In the past week, with just days left before the Highway Trust Fund runs dry, both the Senate and the House of Representatives passed short-term measures that would keep the fund solvent through the end of this year.

While both plans are essentially short-term patches for a long-term problem—meeting America’s growing infrastructure needs with funding from a gas tax that hasn’t risen since 1993—the Senate version, passed Tuesday, is a big step in the right direction.

Gone are the pension-smoothing and accounting gimmicks, included in the House’s earlier version of the bill, that Senator Bob Corker (R-TN) called “generational theft.” Furthermore, rather than delay the Trust Fund’s insolvency to May of 2015, the new proposal only runs through the end of this year, forcing Congress to confront a long-term solution sooner.

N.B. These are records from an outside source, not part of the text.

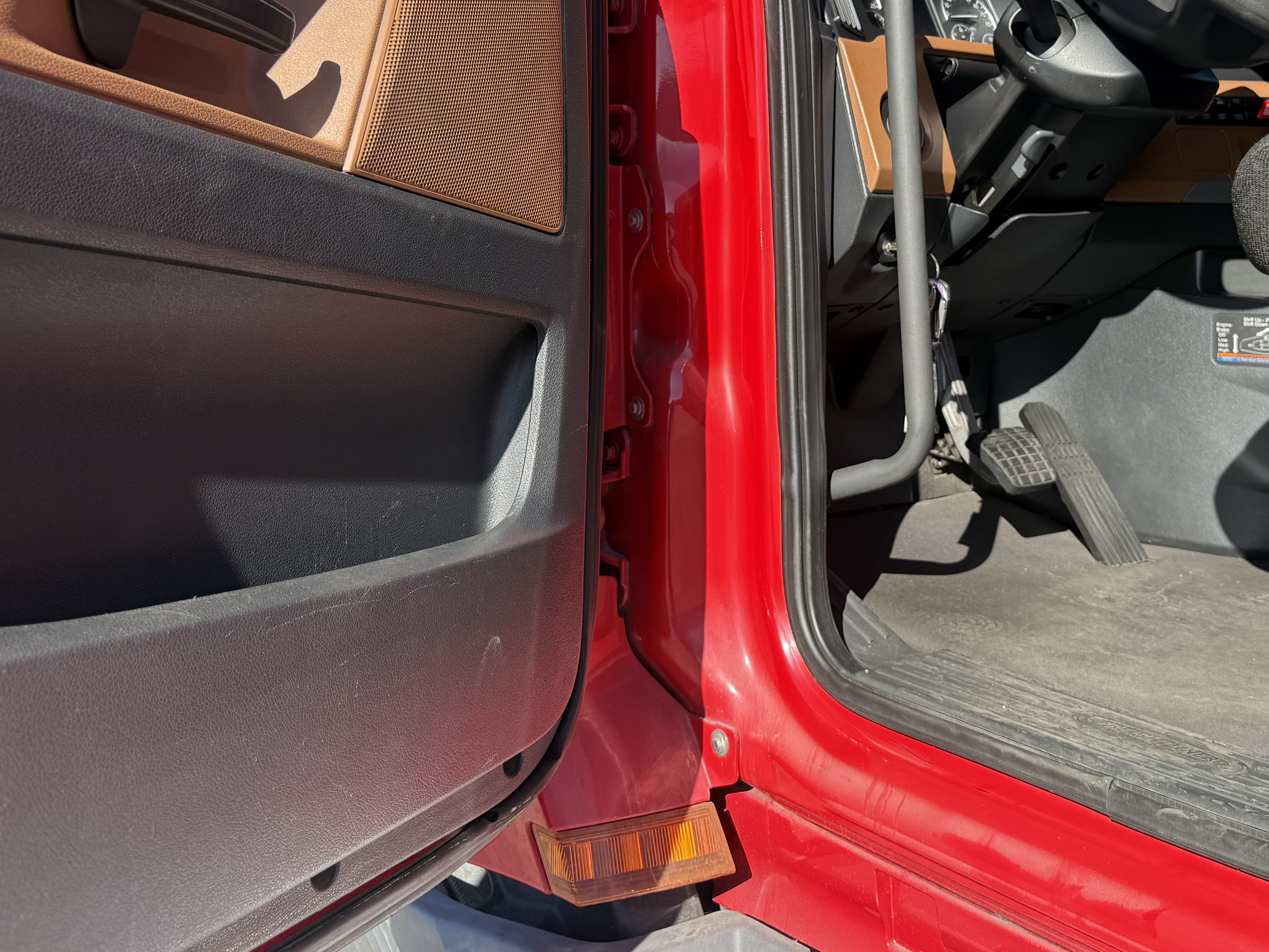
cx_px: 826
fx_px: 1356
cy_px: 267
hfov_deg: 49.4
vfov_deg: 37.9
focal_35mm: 37
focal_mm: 6.76
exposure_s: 1/1139
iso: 80
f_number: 1.78
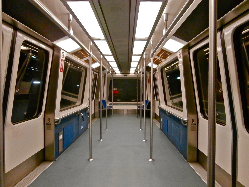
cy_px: 94
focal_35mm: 24
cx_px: 124
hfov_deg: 71.6
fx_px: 173
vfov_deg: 56.8
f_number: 3
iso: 800
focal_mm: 4.2
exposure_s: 1/100
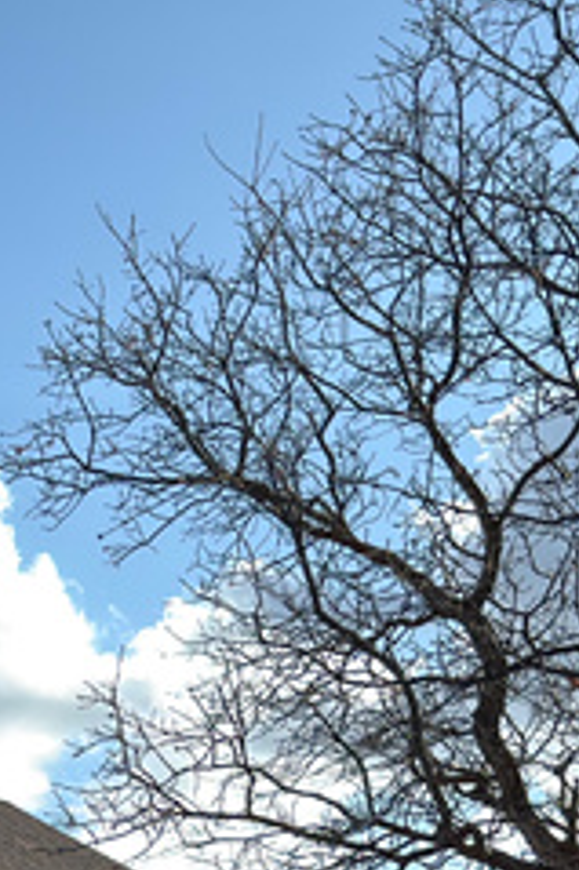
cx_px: -411
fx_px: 2802
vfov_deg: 16.5
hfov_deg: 11.1
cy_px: 1205
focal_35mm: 116
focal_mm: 6.76
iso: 64
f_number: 1.78
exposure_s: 1/1550
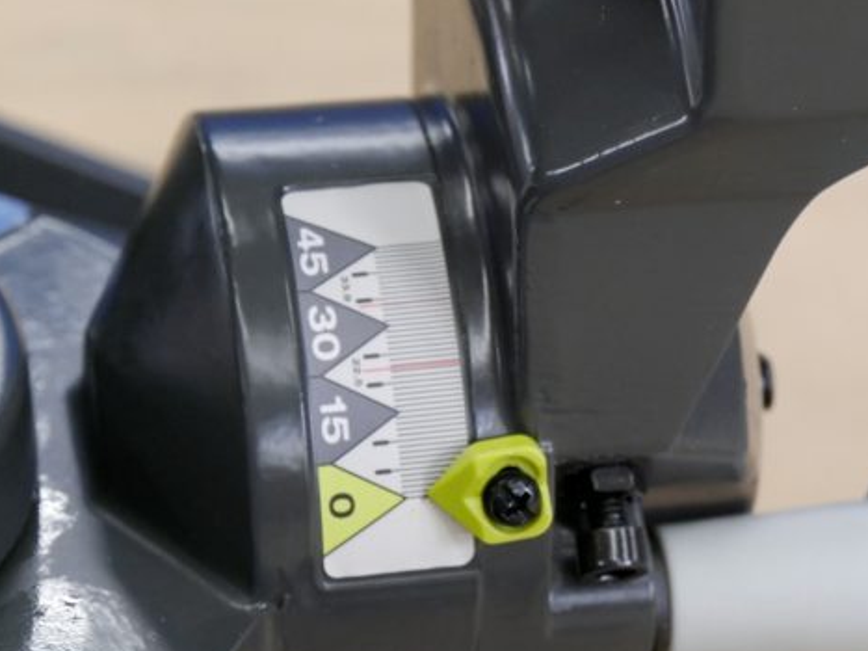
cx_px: 636
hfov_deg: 12.0
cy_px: 417
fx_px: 4111
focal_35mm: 164
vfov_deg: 9.0
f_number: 5.1
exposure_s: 1/125
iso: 2000
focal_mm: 55
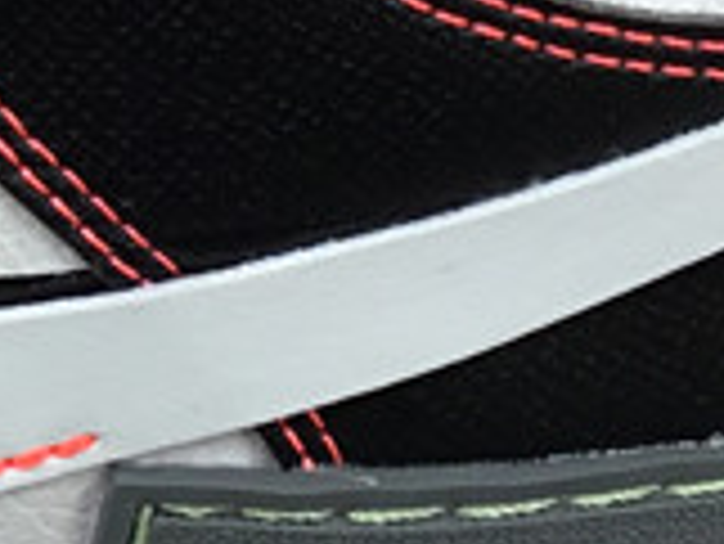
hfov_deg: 10.7
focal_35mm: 173
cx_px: -553
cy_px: 70
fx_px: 3621
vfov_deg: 8.6
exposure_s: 1/384
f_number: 2.4
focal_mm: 3.3
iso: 25
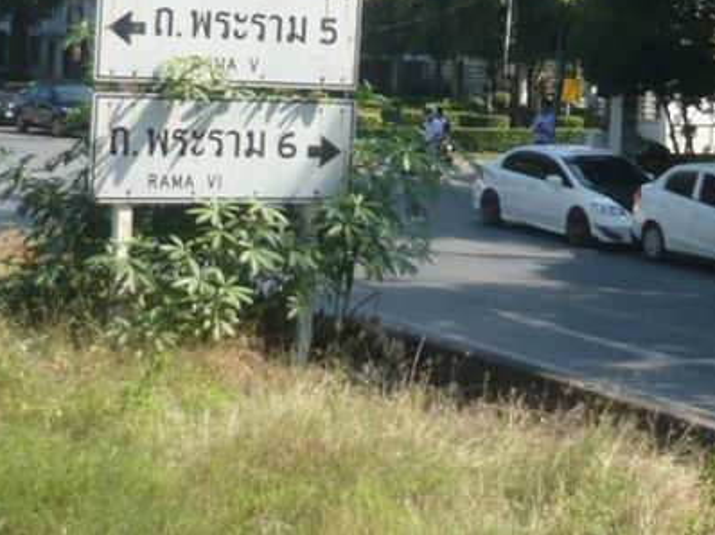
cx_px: 420
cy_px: 100
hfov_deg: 20.0
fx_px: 2023
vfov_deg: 15.0
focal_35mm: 98
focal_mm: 6.6
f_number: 3.3
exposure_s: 1/500
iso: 100
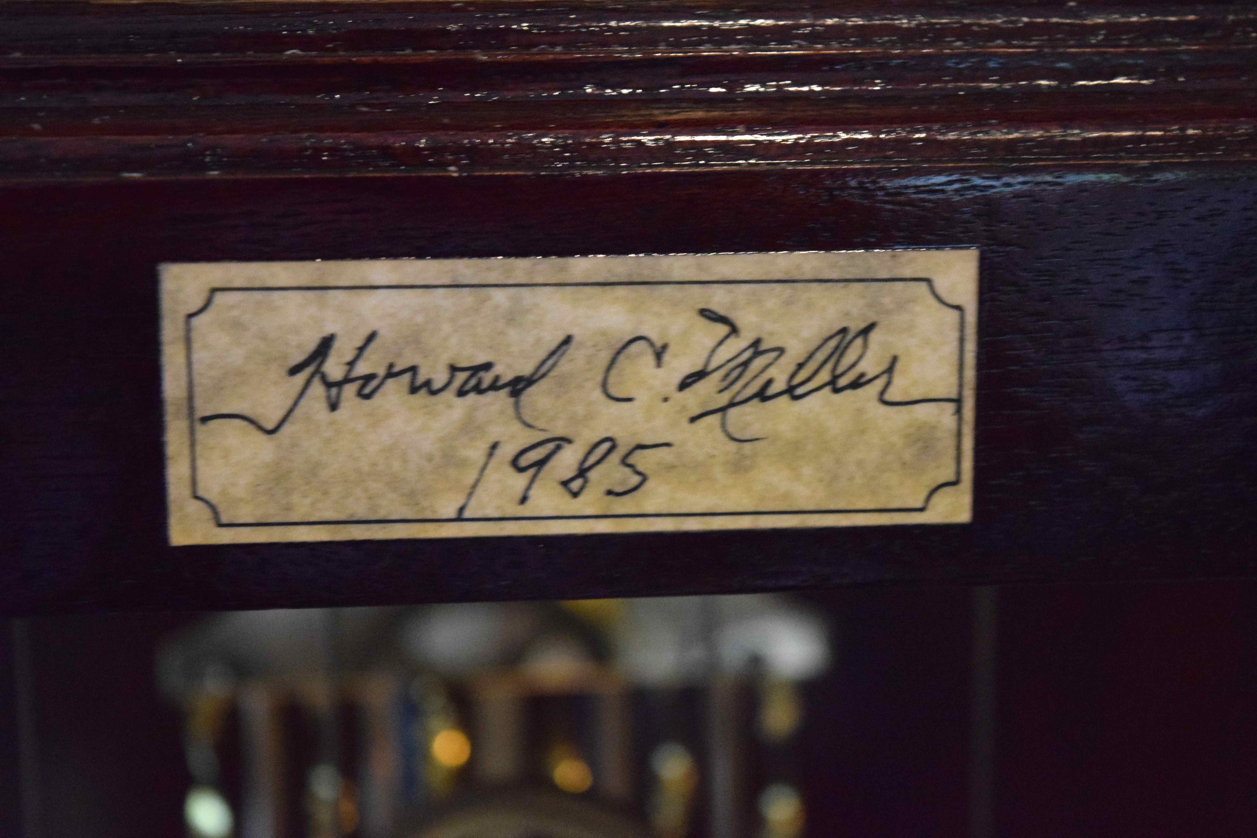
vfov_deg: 16.6
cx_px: 628
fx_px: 2880
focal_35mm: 82
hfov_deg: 24.6
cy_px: 419
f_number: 5.6
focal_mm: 55
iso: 6400
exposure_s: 1/25
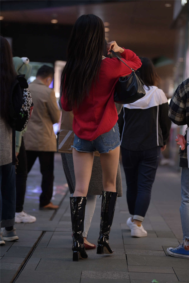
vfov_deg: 16.8
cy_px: 142
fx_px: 961
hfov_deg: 11.2
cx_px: 94
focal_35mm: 122
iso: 1250
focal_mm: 122
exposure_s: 1/320
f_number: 3.2
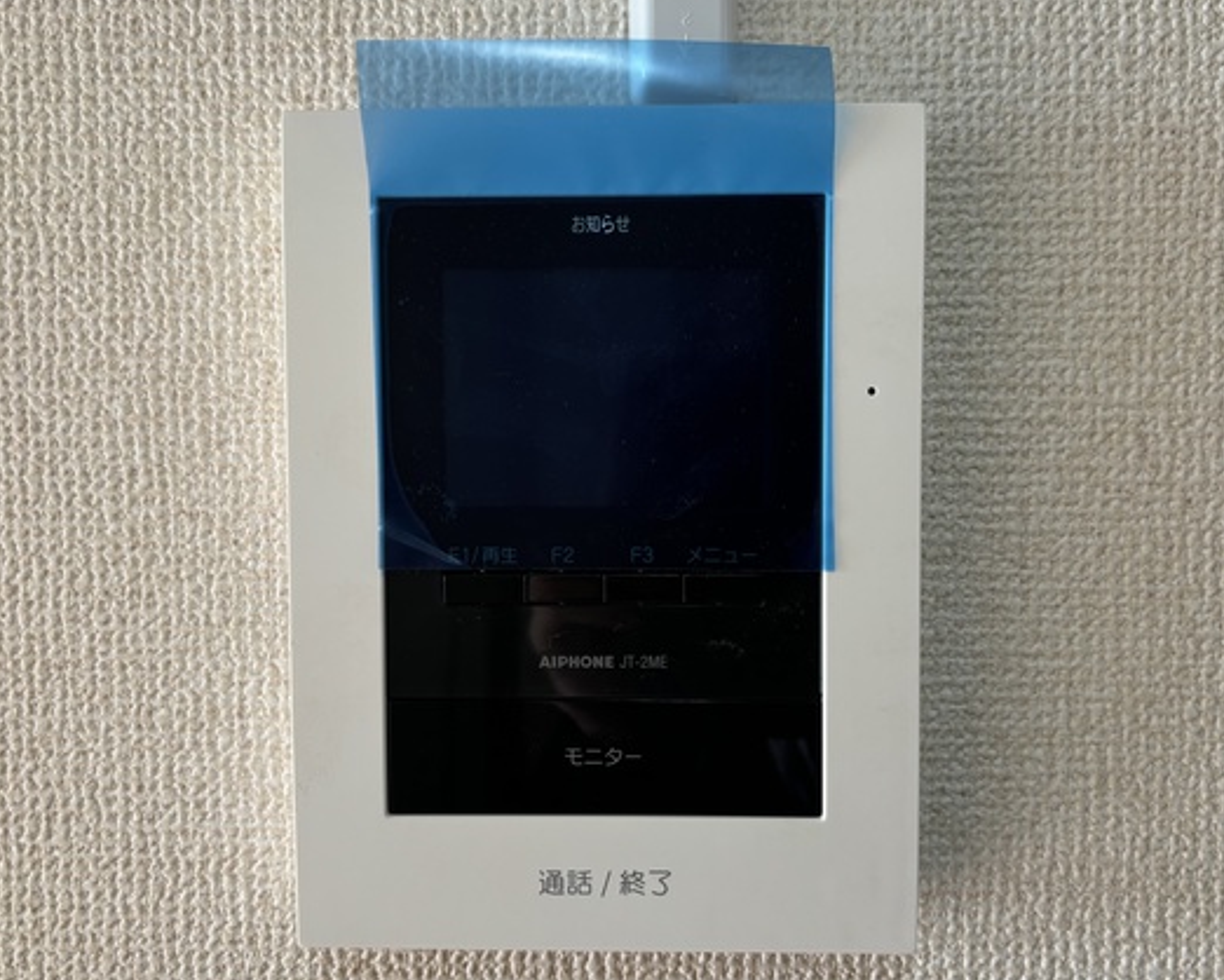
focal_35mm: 34
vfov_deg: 43.4
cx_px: 652
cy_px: 486
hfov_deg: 52.8
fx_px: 1232
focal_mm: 5.96
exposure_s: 1/121
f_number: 1.6
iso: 64
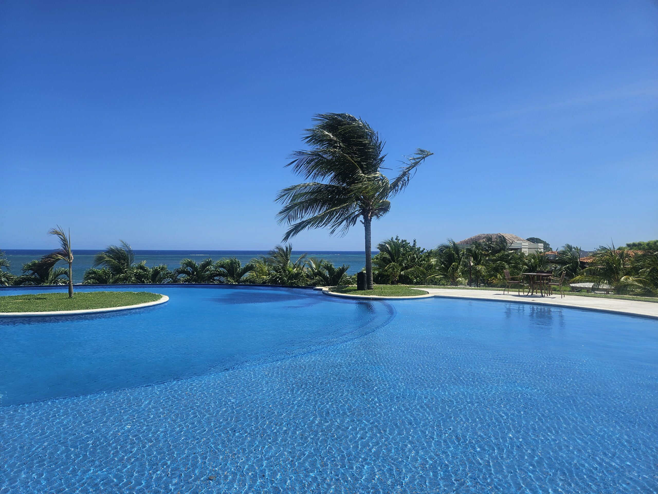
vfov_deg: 58.9
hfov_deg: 73.9
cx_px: 329
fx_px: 437
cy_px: 247
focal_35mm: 23
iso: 25
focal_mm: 5.4
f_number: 1.8
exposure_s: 1/2835
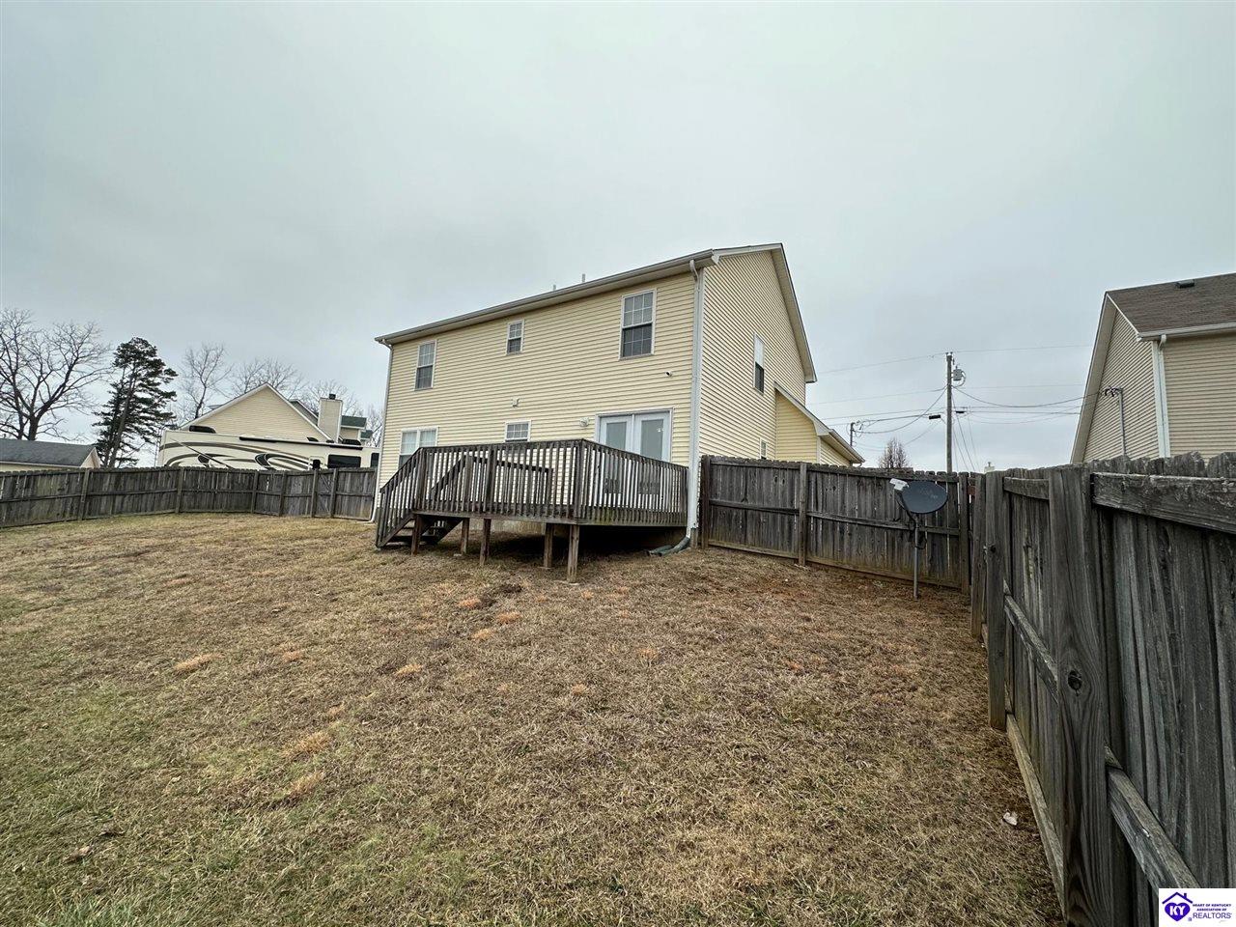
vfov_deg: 85.7
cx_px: 618
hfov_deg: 102.1
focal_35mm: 14
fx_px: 500
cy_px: 464
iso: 40
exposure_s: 1/924
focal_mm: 2.22
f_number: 2.2
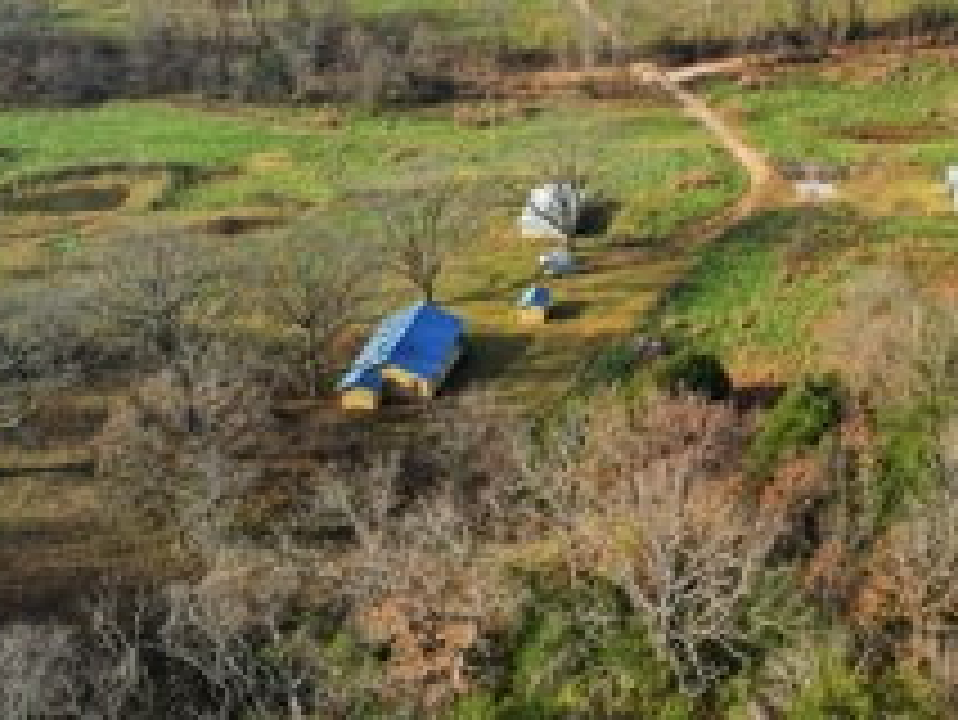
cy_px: 207
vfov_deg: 31.8
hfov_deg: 41.0
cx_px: 706
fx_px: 1246
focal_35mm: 45
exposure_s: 1/725
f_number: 1.7
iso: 120
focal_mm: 6.7
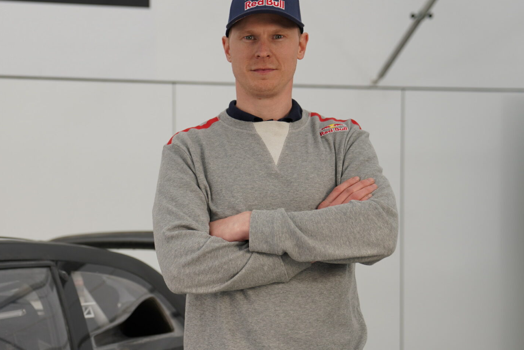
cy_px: 255
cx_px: 55
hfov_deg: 22.8
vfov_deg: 15.7
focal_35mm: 87
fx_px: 1267
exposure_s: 1/125
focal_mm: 48
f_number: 2.8
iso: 100
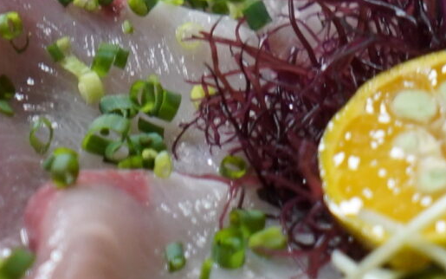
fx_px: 4315
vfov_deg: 3.7
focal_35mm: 355
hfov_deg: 5.9
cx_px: 57
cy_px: 5
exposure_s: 1/80
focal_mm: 70
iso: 1000
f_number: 4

“The insolvency of the Highway Trust Fund is a major threat to our infrastructure and to our economy,” said Smart Growth America President Geoffrey Anderson. “We’re happy to see that the Senate is serious about reasonable funding measures and a long-term bipartisan solvency solution.”

“Today’s votes held some positive signs for the future of our nation’s transportation system,” said James Corless, director of Transportation for America, a program of Smart Growth America, in a statement released today. “The Senate overwhelmingly rejected a move to dismantle our key infrastructure fund, and instead challenged themselves to take up a long-term funding solution this year.”

The Senate’s amended version of the bill will head back to the House on Thursday to be considered for passage before the August recess begins this weekend.